Once the line with "tissue box: none" is found in the data, output it and each following line exactly, up to and including the line with "fruit bowl: none", and nothing before or after.
*** Opening DATA LISTING ***
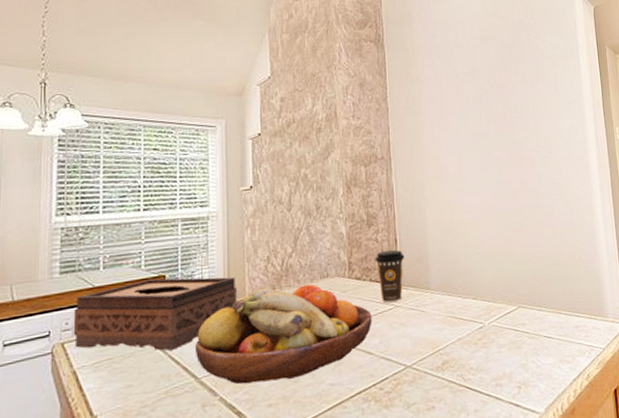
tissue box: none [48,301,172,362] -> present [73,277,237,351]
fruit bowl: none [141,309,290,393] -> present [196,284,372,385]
*** Closing DATA LISTING ***
*** Opening DATA LISTING ***
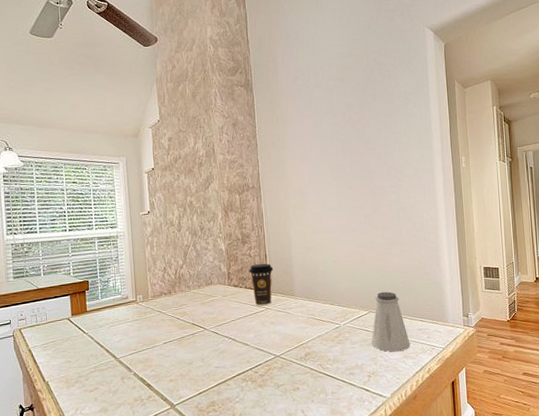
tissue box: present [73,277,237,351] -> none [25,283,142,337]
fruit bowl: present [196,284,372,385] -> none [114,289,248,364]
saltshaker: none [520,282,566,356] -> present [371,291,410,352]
*** Closing DATA LISTING ***
*** Opening DATA LISTING ***
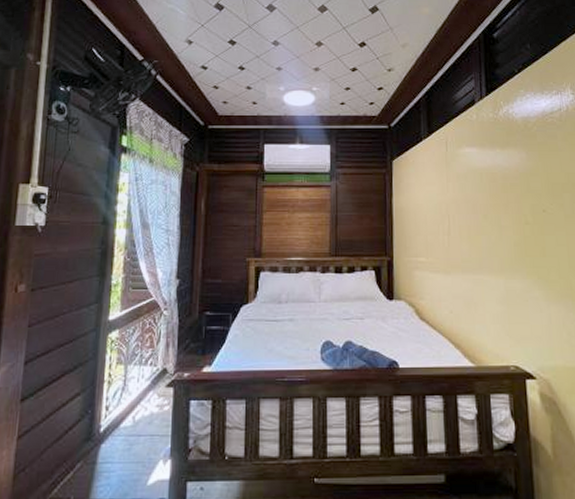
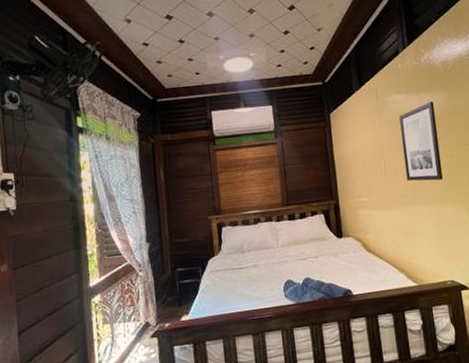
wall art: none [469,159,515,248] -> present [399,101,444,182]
*** Closing DATA LISTING ***
- TASK SOLUTION
tissue box: none [48,301,172,362] -> present [73,277,237,351]
fruit bowl: none [141,309,290,393] -> present [196,284,372,385]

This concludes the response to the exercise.